Binder and solvent, when mixed with agitation, form an emulsive body of paint. The corpus of paint resides within its own liquid universe of strength integrating the tensile and compressive. Like breaking and riding horses, paint resists human will until that intention understands its nature implicitly. Liquids are evasive, running, pooling, dripping. Less liquid yields the paste of impasto towards a maximum surface tension at odds with its own mass. Curvilinear geometries rule and when tools lift out of the mass, conic sections define. Painting navigates the dualities of the pulling distinctions of drawing and pooling erasure. Images are made known, or left to be apprehended, another conjoined duality of representation and abstraction. Like the accomplished equestrian, a good painter has a feel for the medium, an affection and pride in the healthy exercise of its nature.
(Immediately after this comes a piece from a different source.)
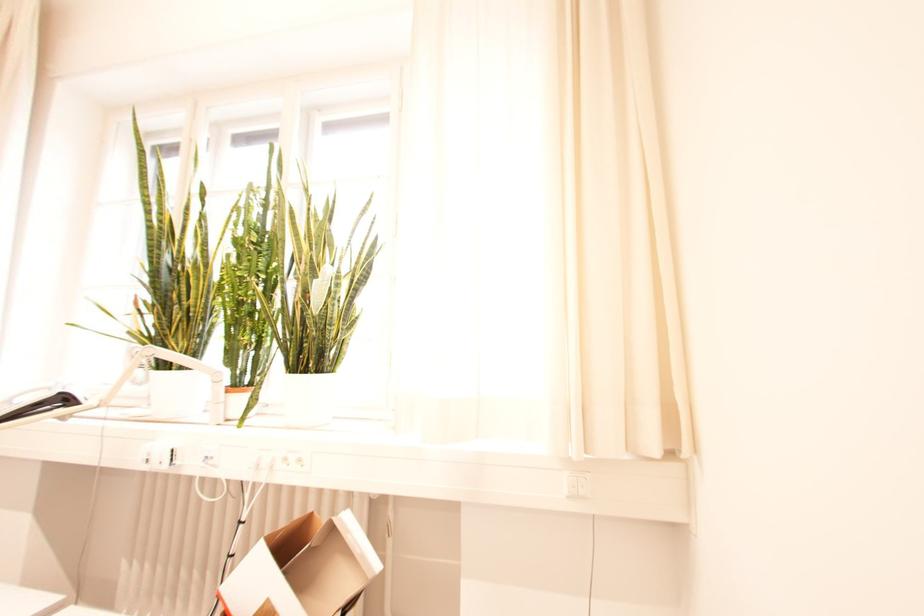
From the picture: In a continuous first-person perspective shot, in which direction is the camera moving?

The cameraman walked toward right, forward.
The death of painting only worked as theatre, when both audience and actors could suspend disbelief, when the devices of murder were mere dramatic props. Only by seeking to understand when and why we went wrong in mistaking art for life, when we thought literally that progress could exterminate painting in art, can we move forward and conserve what was gained by that theatrical leap of imagination and build upon it towards the looming epoch already upon us.